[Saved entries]
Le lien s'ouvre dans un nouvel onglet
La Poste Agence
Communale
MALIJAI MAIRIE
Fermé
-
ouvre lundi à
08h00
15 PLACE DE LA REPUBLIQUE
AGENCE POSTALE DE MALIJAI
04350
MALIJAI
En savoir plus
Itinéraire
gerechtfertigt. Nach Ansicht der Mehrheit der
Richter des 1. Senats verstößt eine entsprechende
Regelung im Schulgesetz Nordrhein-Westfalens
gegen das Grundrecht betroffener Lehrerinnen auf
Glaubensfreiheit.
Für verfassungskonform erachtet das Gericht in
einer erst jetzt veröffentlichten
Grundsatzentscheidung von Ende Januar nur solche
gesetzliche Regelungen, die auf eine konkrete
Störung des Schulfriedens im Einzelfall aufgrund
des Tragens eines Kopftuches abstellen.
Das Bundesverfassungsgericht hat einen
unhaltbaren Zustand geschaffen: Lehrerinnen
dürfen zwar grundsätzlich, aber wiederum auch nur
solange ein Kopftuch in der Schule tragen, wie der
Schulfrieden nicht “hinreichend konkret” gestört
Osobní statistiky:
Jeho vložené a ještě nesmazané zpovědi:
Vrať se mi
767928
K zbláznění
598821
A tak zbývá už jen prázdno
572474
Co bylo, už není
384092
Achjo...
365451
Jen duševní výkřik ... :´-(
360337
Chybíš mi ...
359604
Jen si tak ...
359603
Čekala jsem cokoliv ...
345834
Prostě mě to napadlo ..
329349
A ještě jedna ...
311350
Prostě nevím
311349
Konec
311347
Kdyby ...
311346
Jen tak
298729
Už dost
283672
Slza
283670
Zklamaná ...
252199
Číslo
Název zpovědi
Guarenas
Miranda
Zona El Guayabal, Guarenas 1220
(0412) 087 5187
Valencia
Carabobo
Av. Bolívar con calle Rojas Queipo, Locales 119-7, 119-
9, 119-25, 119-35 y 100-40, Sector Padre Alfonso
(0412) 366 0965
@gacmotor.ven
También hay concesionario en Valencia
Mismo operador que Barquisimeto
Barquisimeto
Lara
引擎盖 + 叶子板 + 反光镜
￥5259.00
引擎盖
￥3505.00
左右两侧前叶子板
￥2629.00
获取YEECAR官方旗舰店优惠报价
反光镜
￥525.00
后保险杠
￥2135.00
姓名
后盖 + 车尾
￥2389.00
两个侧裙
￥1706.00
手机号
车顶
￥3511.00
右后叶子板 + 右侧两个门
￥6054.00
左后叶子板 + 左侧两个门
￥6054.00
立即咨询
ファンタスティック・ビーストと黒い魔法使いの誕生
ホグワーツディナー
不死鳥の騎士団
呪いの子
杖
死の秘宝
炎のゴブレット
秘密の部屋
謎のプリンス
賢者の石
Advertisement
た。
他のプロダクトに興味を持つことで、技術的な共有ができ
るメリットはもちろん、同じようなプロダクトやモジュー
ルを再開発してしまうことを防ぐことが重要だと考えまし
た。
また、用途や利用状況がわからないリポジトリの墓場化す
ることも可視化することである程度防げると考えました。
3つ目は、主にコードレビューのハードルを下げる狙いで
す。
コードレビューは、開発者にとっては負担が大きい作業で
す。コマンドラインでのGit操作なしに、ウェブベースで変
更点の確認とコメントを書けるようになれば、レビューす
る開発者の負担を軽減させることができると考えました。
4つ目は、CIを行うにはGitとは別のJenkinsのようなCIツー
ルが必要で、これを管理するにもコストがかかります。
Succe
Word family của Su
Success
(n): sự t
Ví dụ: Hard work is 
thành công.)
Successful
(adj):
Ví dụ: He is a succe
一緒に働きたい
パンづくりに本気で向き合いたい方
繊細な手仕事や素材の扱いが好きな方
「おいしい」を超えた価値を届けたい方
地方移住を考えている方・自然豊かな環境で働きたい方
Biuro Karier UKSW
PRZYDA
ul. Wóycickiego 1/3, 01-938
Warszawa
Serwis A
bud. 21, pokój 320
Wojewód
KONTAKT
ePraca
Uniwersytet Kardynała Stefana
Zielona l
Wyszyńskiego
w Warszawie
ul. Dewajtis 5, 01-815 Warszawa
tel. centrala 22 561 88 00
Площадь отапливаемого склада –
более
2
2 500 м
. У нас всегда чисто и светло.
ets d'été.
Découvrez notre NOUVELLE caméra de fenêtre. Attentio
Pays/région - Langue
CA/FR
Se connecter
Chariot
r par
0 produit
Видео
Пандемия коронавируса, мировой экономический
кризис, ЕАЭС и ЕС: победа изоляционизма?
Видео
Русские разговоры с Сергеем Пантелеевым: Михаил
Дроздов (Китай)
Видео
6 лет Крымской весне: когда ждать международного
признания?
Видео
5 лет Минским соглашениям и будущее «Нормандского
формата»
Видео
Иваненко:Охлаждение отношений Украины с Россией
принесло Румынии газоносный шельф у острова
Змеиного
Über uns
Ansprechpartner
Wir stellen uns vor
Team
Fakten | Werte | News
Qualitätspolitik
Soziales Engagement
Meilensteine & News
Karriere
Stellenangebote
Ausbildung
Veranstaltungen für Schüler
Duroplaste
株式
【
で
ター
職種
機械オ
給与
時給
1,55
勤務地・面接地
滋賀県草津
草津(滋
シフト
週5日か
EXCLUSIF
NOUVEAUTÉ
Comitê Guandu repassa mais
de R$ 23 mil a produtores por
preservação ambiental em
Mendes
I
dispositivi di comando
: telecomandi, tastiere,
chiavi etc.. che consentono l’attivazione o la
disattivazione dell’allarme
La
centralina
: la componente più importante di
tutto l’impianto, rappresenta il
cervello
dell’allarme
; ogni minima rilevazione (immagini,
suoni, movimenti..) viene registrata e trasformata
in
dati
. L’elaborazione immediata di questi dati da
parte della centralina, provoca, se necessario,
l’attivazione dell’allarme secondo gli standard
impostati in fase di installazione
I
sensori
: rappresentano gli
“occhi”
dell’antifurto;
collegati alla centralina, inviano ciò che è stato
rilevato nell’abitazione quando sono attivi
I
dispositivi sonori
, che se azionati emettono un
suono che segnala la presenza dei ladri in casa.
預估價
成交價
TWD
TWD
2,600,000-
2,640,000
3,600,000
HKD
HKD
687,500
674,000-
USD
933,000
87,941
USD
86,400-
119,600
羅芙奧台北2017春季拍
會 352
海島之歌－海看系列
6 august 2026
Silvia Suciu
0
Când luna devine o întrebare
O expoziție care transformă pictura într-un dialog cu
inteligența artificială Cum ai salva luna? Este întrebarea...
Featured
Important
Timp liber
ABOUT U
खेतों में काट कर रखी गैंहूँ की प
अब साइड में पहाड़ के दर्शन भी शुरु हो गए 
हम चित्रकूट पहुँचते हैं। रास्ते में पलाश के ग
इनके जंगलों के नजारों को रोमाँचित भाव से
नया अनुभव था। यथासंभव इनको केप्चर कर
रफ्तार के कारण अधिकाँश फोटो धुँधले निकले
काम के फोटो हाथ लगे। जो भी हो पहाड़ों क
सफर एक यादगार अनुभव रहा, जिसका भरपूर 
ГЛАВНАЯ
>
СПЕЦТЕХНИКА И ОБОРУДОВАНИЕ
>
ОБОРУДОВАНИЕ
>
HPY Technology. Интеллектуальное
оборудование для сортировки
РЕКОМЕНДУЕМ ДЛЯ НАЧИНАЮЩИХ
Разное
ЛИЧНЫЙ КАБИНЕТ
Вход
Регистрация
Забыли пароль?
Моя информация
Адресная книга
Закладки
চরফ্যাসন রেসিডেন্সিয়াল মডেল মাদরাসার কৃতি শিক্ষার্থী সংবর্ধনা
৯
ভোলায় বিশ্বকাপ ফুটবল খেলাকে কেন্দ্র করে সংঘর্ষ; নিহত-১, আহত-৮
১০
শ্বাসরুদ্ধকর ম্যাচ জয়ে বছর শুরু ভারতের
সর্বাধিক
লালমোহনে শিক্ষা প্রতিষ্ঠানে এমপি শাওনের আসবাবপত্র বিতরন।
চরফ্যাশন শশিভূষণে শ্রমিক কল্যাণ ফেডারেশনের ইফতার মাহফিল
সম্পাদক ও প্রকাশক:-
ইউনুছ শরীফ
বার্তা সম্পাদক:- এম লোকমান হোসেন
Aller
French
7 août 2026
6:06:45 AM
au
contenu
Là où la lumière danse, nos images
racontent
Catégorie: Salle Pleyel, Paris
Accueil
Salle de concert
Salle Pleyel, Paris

- [AIM OF THE TASK] Reproduce the items starting at the first one and ending at the line that contains "gesetzliche Regelungen, die auf eine konkrete", with "Glaubensfreiheit" replaced by "Religionsfreiheit" and everything else left unchanged.

- [ANSWER SECTION]
Le lien s'ouvre dans un nouvel onglet
La Poste Agence
Communale
MALIJAI MAIRIE
Fermé
-
ouvre lundi à
08h00
15 PLACE DE LA REPUBLIQUE
AGENCE POSTALE DE MALIJAI
04350
MALIJAI
En savoir plus
Itinéraire
gerechtfertigt. Nach Ansicht der Mehrheit der
Richter des 1. Senats verstößt eine entsprechende
Regelung im Schulgesetz Nordrhein-Westfalens
gegen das Grundrecht betroffener Lehrerinnen auf
Religionsfreiheit.
Für verfassungskonform erachtet das Gericht in
einer erst jetzt veröffentlichten
Grundsatzentscheidung von Ende Januar nur solche
gesetzliche Regelungen, die auf eine konkrete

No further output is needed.